Starting with the line below that holds "Baldachin patut" and stopping after the line that holds "szavazókat lát, és", transcribe the lines exactly, leaving out all pictures.

Stored entries:

^^^^

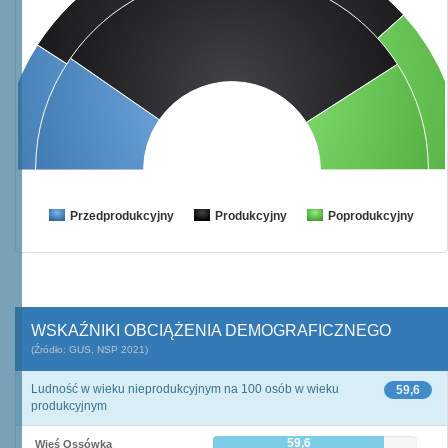
Przedprodukcyjny
Produkcyjny
Poprodukcyjny
WSKAŹNIKI OBCIĄŻENIA DEMOGRAFICZNEGO
(Źródło: GUS, NSP 2021)
Ludność w wieku nieprodukcyjnym na 100 osób w wieku
59,6
produkcyjnym
59,6
Wieś Ossówka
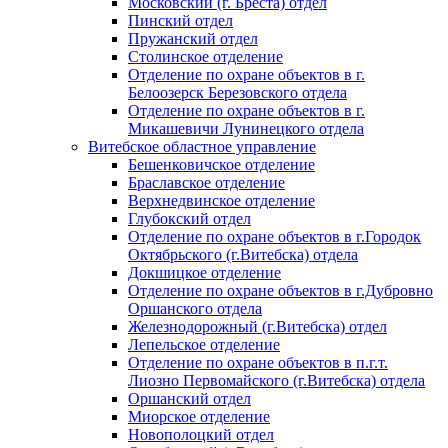
Московский (г. Бреста) отдел
Пинский отдел
Пружанский отдел
Столинское отделение
Отделение по охране объектов в г.
Белоозерск Березовского отдела
Отделение по охране объектов в г.
Микашевичи Лунинецкого отдела
Витебское областное управление
Бешенковичское отделение
Браславское отделение
Верхнедвинское отделение
Глубокский отдел
Отделение по охране объектов в г.Городок
Октябрьского (г.Витебска) отдела
Докшицкое отделение
Отделение по охране объектов в г.Дубровно
Оршанского отдела
Железнодорожный (г.Витебска) отдел
Лепельское отделение
Отделение по охране объектов в п.г.т.
Лиозно Первомайского (г.Витебска) отдела
Оршанский отдел
Миорское отделение
Новополоцкий отдел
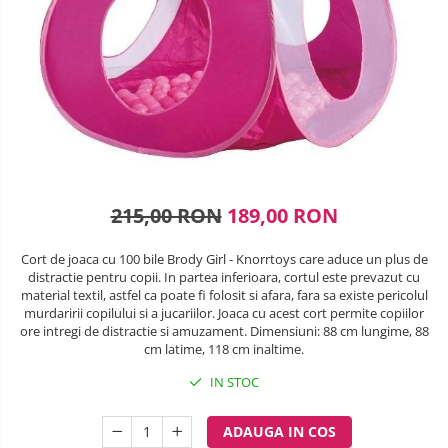
Lenjerii patuturi
SANIUTE
Box
Robot de bucatarie
Biciclete cu roti 28 inch
Masinute
Lenjerii patut 120 x 60 cm
Ski & Snowboard
Mingi fitness si medicinale
Biciclete fara pedale
Sterilizatoare biberoane
Lenjerii patut 140 x 70 cm
Organizator jucarii
Trambuline si accesorii
Saltele si Covoare sport Fitness
Lenjerie patuturi tineret
Casca protectie copii
Tensiometre
Papusi si cele necesare
sau Yoga
Accesorii Trambuline
Baldachin patut
Karturi si masinute cu pedale
Termometre
Trenulete jucarii
Trambuline
Paturici copii
Scara antrenament
Termometre camera si baie
Masinute fara pedale
Perne copii si mamici
Steppere Fitness
Termometre copii si bebe
Protectii saltea
Role copii si adulti
215,00 RON
189,00 RON
Umidificatoare electrice aer
Tarcuri si patuturi pliabile
Scaune de biciclete copii
Patut pliant copii
Cort de joaca cu 100 bile Brody Girl - Knorrtoys care aduce un plus de
Skateboard
distractie pentru copii. In partea inferioara, cortul este prevazut cu
Tarc de joaca copii
material textil, astfel ca poate fi folosit si afara, fara sa existe pericolul
Trotinete copii si adulti
murdaririi copilului si a jucariilor. Joaca cu acest cort permite copiilor
Comode copii
ore intregi de distractie si amuzament. Dimensiuni: 88 cm lungime, 88
cm latime, 118 cm inaltime.
Bariere si protectie laterala pat
IN STOC
Bariere de protectie pat
Porti de siguranta
ADAUGA IN COS
Carusele patut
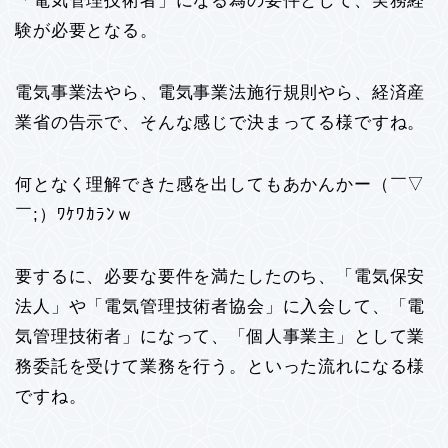
「電気管理技術者」になる為の要件として、実務経
験が必要となる。
電気事業法やら、電気事業法施行規則やら、経済産
業省の告示で、そんな感じで決まってる様ですね。
何となく理解できた感を出してもあかんかー（￣▽
￣;）ﾜｹﾜｶﾗﾝｗ
要するに、必要な要件を満たしたのち、「電気保安
法人」や「電気管理技術者協会」に入会して、「電
気管理技術者」になって、「個人事業主」として業
務委託を受けて業務を行う。といった流れになる様
ですね。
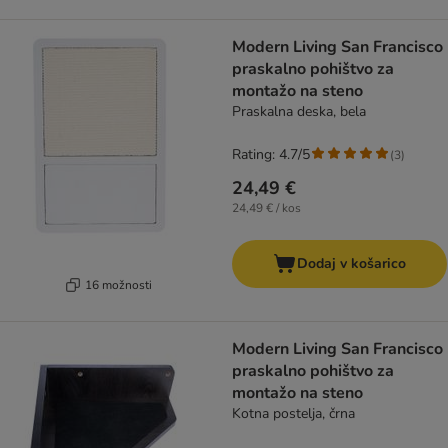
Modern Living San Francisco
praskalno pohištvo za
montažo na steno
Praskalna deska, bela
Rating: 4.7/5
(
3
)
24,49 €
24,49 € / kos
Dodaj v košarico
16 možnosti
Modern Living San Francisco
praskalno pohištvo za
montažo na steno
Kotna postelja, črna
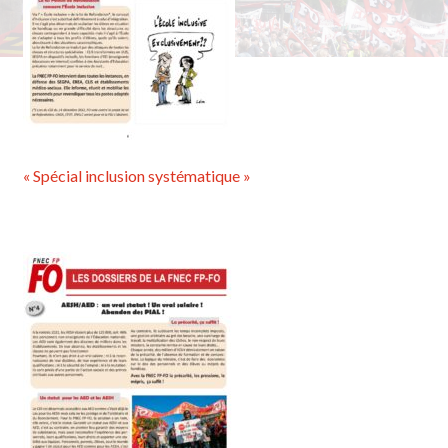
« Spécial inclusion systématique »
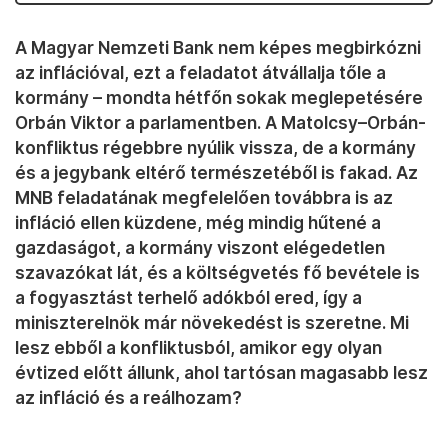
A Magyar Nemzeti Bank nem képes megbirkózni
az inflációval, ezt a feladatot átvállalja tőle a
kormány – mondta hétfőn sokak meglepetésére
Orbán Viktor a parlamentben. A Matolcsy–Orbán-
konfliktus régebbre nyúlik vissza, de a kormány
és a jegybank eltérő természetéből is fakad. Az
MNB feladatának megfelelően továbbra is az
infláció ellen küzdene, még mindig hűtené a
gazdaságot, a kormány viszont elégedetlen
szavazókat lát, és a költségvetés fő bevétele is
a fogyasztást terhelő adókból ered, így a
miniszterelnök már növekedést is szeretne. Mi
lesz ebből a konfliktusból, amikor egy olyan
évtized előtt állunk, ahol tartósan magasabb lesz
az infláció és a reálhozam?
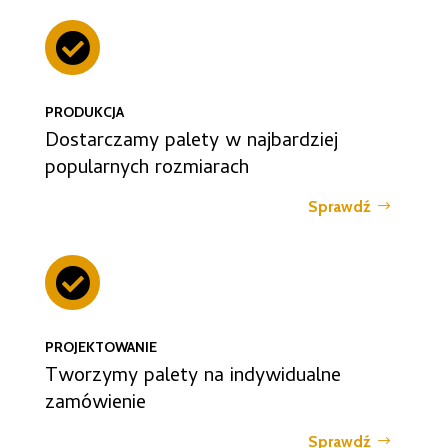

PRODUKCJA
Dostarczamy palety w najbardziej
popularnych rozmiarach
Sprawdź

PROJEKTOWANIE
Tworzymy palety na indywidualne
zamówienie
Sprawdź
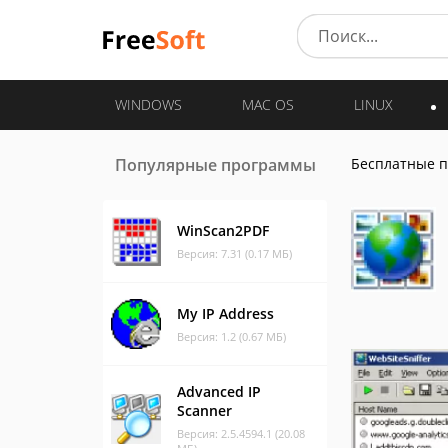
WINDOWS
MAC OS
LINUX
Популярные программы
Бесплатные 
WinScan2PDF
Версия: 7.31 (0.17 МБ)
My IP Address
Версия: 1.2 (0.67 МБ)
Advanced IP
Scanner
Версия: 2.5.4594.1 (20.08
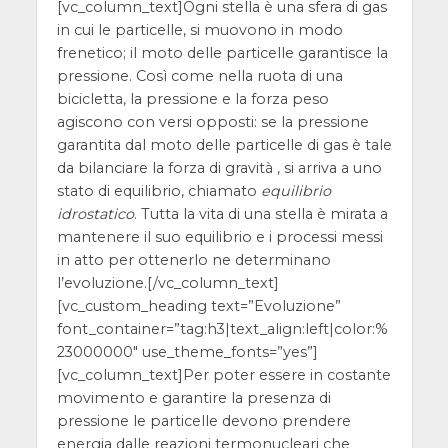
[vc_column_text]
Ogni stella è una sfera di gas
in cui le particelle, si muovono in modo
frenetico; il moto delle particelle garantisce la
pressione. Così come nella ruota di una
bicicletta, la pressione e la forza peso
agiscono con versi opposti: se la pressione
garantita dal moto delle particelle di gas è tale
da bilanciare la forza di gravità , si arriva a uno
stato di equilibrio, chiamato
equilibrio
idrostatico
. Tutta la vita di una stella è mirata a
mantenere il suo equilibrio e i processi messi
in atto per ottenerlo ne determinano
l’evoluzione.
[/vc_column_text]
[vc_custom_heading text=”Evoluzione”
font_container=”tag:h3|text_align:left|color:%
23000000″ use_theme_fonts=”yes”]
[vc_column_text]
Per poter essere in costante
movimento e garantire la presenza di
pressione le particelle devono prendere
energia dalle reazioni termonucleari che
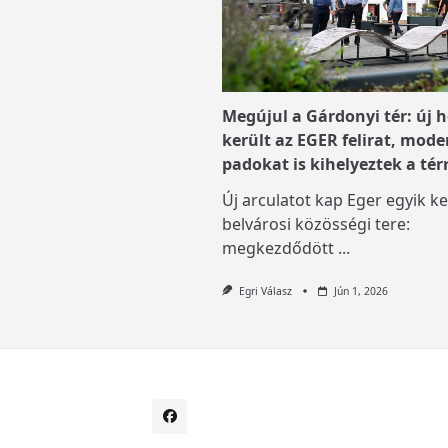
Megújul a Gárdonyi tér: új h
került az EGER felirat, mode
padokat is kihelyeztek a tér
Új arculatot kap Eger egyik ke
belvárosi közösségi tere:
megkezdődött
...
Egri Válasz
Jún 1, 2026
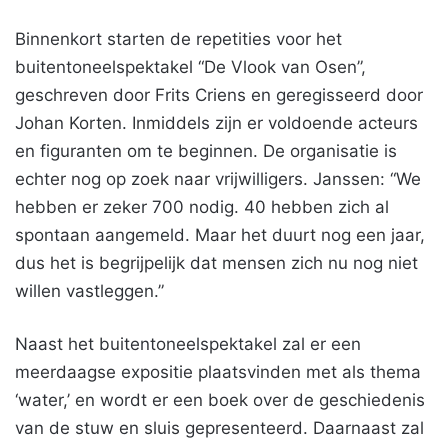
Binnenkort starten de repetities voor het
buitentoneelspektakel “De Vlook van Osen”,
geschreven door Frits Criens en geregisseerd door
Johan Korten. Inmiddels zijn er voldoende acteurs
en figuranten om te beginnen. De organisatie is
echter nog op zoek naar vrijwilligers. Janssen: “We
hebben er zeker 700 nodig. 40 hebben zich al
spontaan aangemeld. Maar het duurt nog een jaar,
dus het is begrijpelijk dat mensen zich nu nog niet
willen vastleggen.”
Naast het buitentoneelspektakel zal er een
meerdaagse expositie plaatsvinden met als thema
‘water,’ en wordt er een boek over de geschiedenis
van de stuw en sluis gepresenteerd. Daarnaast zal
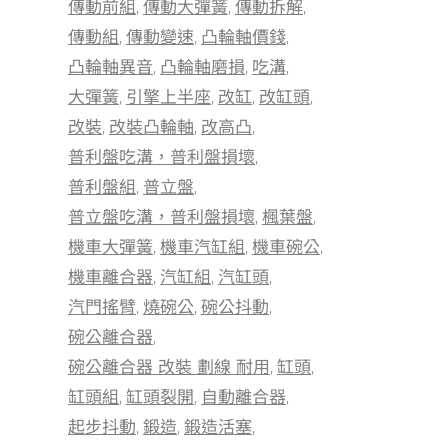
傳動前組
傳動大彈簧
傳動拆解
傳動組
傳動變速
凸輪軸價錢
凸輪軸異音
凸輪軸磨損
吃溝
大彈簧
引擎上半座
改缸
改缸頭
改裝
改裝凸輪軸
改高凸
普利盤吃溝，普利盤損壞
普利盤組
普立盤
普立盤吃溝，普利盤損壞
楓葉盤
機車大彈簧
機車汽缸組
機車碗公
機車離合器
汽缸組
汽缸頭
汽門搖臂
燒碗公
碗公抖動
碗公離合器
碗公離合器 改裝 劃線 耐用
缸頭
缸頭組
缸頭裂開
自動離合器
起步抖動
鍛造
鍛造活塞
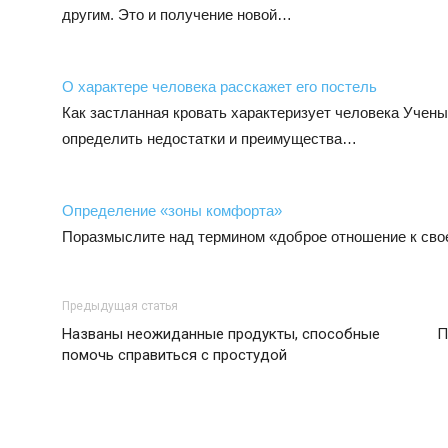
другим. Это и получение новой…
О характере человека расскажет его постель
Как застланная кровать характеризует человека Учены
определить недостатки и преимущества…
Определение «зоны комфорта»
Поразмыслите над термином «доброе отношение к свое
Предыдущая статья
Названы неожиданные продукты, способные
П
помочь справиться с простудой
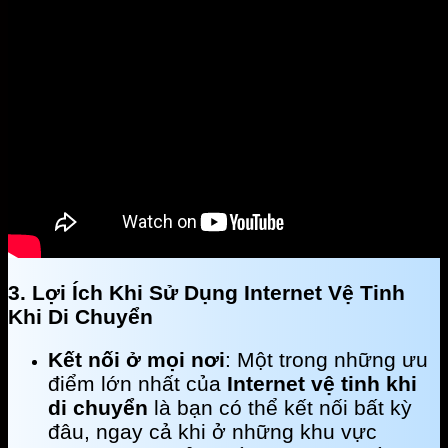
3. Lợi Ích Khi Sử Dụng Internet Vệ Tinh
Khi Di Chuyển
Kết nối ở mọi nơi
: Một trong những ưu
điểm lớn nhất của
Internet vệ tinh khi
di chuyển
là bạn có thể kết nối bất kỳ
đâu, ngay cả khi ở những khu vực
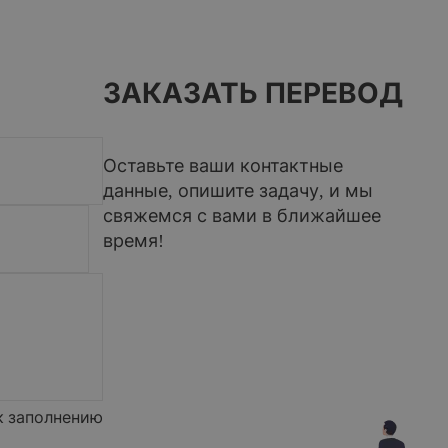
ЗАКАЗАТЬ ПЕРЕВОД
Оставьте ваши контактные
данные, опишите задачу, и мы
свяжемся с вами в ближайшее
время!
к заполнению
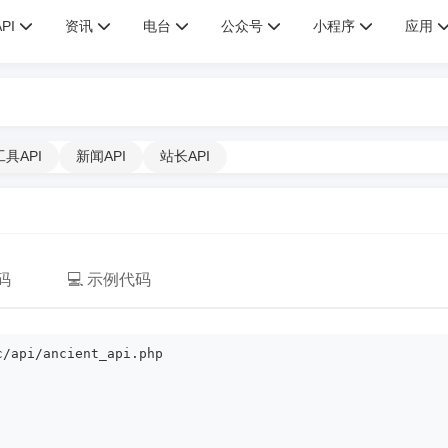
API
资讯
电台
公众号
小程序
应用
工具API
新闻API
站长API
码
💻 示例代码
c/api/ancient_api.php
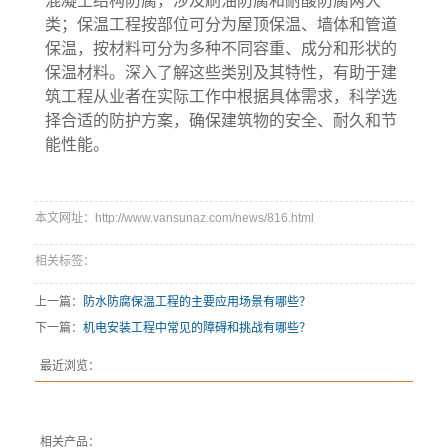
混凝土结构防腐，涉及刷油防腐和耐酸防腐两大
类；保温工程按部位可分为屋顶保温、墙体和管道
保温，按材料可分为多种不同容重、成分和形状的
保温材料。深入了解这些类别及其特性，有助于建
筑工程从业者在实际工作中根据具体需求，科学选
择合适的防护方案，确保建筑物的安全、耐久和节
能性能。
本文网址：http://www.vansunaz.com/news/816.html
相关标签：
上一篇：
防水防腐保温工程的主要应用场景有哪些？
下一篇：
机电安装工程中常见的障碍和挑战有哪些？
最近浏览：
相关产品：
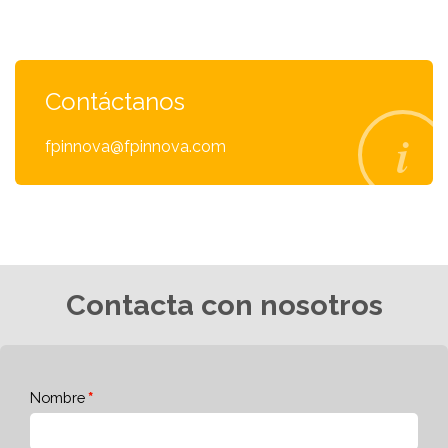
Contáctanos
fpinnova@fpinnova.com
Contacta con nosotros
Nombre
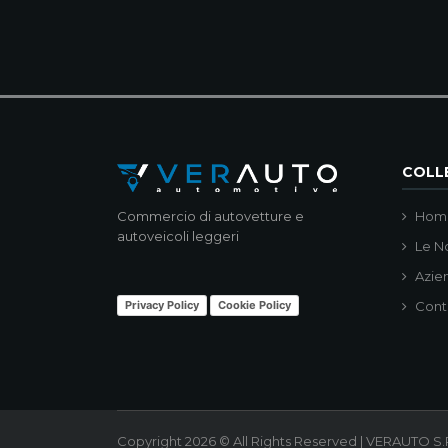
COLLE
Commercio di autovetture e
Hom
autoveicoli leggeri
Le N
Azie
Privacy Policy
Cookie Policy
Cont
Copyright 2026 © All Rights Reserved | VERAUTO S.R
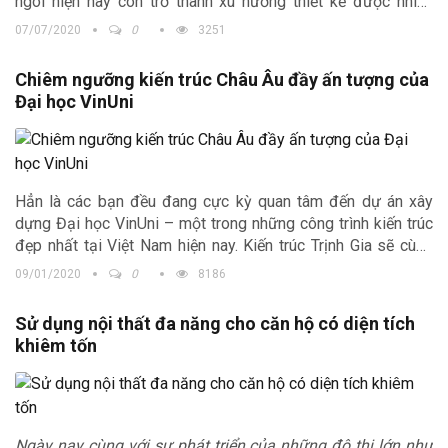
ngói hiện nay còn trở thành xu hướng thiết kế được nhiều
người ưa chuộng và lựa chọn cho không gian sống của gia
07/07/2020
0
3251
đình. Với những ưu thế riêng, khách hàng đã sử dụng cách
dán ngói lên mái bê tông để có thể duy trì được tính thẩm mĩ
Chiêm ngưỡng kiến trúc Châu Âu đầy ấn tượng của
của căn nhà đồng thời hạn chế tối thiểu hiện tượng thấm dột.
Đại học VinUni
Trong bài viết này, Kiến trúc Trịnh Gia sẽ chia sẻ đến các bạn
thông tin chi tiết và cần thiết nhất.
Hẳn là các bạn đều đang cực kỳ quan tâm đến dự án xây
dựng Đại học VinUni – một trong những công trình kiến trúc
đẹp nhất tại Việt Nam hiện nay. Kiến trúc Trịnh Gia sẽ cùng
các bạn chiêm ngưỡng thiết kế mang đậm phong cách Châu
09/01/2020
0
8186
Âu lần này của VinUni nhé!
Sử dụng nội thất đa năng cho căn hộ có diện tích
khiêm tốn
Ngày nay cùng với sự phát triển của những đô thị lớn như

^^^^

» REPLY
Baldachin patut
Karturi si masinute cu pedale
Termometre
Trenulete jucarii
Trambuline
Paturici copii
Scara antrenament
Termometre camera si baie
Masinute fara pedale
Perne copii si mamici
Steppere Fitness
Termometre copii si bebe
Protectii saltea
Role copii si adulti
215,00 RON
189,00 RON
Umidificatoare electrice aer
Tarcuri si patuturi pliabile
Scaune de biciclete copii
Patut pliant copii
Cort de joaca cu 100 bile Brody Girl - Knorrtoys care aduce un plus de
Skateboard
distractie pentru copii. In partea inferioara, cortul este prevazut cu
Tarc de joaca copii
material textil, astfel ca poate fi folosit si afara, fara sa existe pericolul
Trotinete copii si adulti
murdaririi copilului si a jucariilor. Joaca cu acest cort permite copiilor
Comode copii
ore intregi de distractie si amuzament. Dimensiuni: 88 cm lungime, 88
cm latime, 118 cm inaltime.
Bariere si protectie laterala pat
IN STOC
Bariere de protectie pat
Porti de siguranta
ADAUGA IN COS
Carusele patut
「電気管理技術者」になる為の要件として、実務経
験が必要となる。
電気事業法やら、電気事業法施行規則やら、経済産
業省の告示で、そんな感じで決まってる様ですね。
何となく理解できた感を出してもあかんかー（￣▽
￣;）ﾜｹﾜｶﾗﾝｗ
要するに、必要な要件を満たしたのち、「電気保安
法人」や「電気管理技術者協会」に入会して、「電
気管理技術者」になって、「個人事業主」として業
務委託を受けて業務を行う。といった流れになる様
ですね。
Modern Living San Francisco
praskalno pohištvo za
montažo na steno
Praskalna deska, bela
Rating: 4.7/5
(
3
)
24,49 €
24,49 € / kos
Dodaj v košarico
16 možnosti
Modern Living San Francisco
praskalno pohištvo za
montažo na steno
Kotna postelja, črna
« Spécial inclusion systématique »
A Magyar Nemzeti Bank nem képes megbirkózni
az inflációval, ezt a feladatot átvállalja tőle a
kormány – mondta hétfőn sokak meglepetésére
Orbán Viktor a parlamentben. A Matolcsy–Orbán-
konfliktus régebbre nyúlik vissza, de a kormány
és a jegybank eltérő természetéből is fakad. Az
MNB feladatának megfelelően továbbra is az
infláció ellen küzdene, még mindig hűtené a
gazdaságot, a kormány viszont elégedetlen
szavazókat lát, és a költségvetés fő bevétele is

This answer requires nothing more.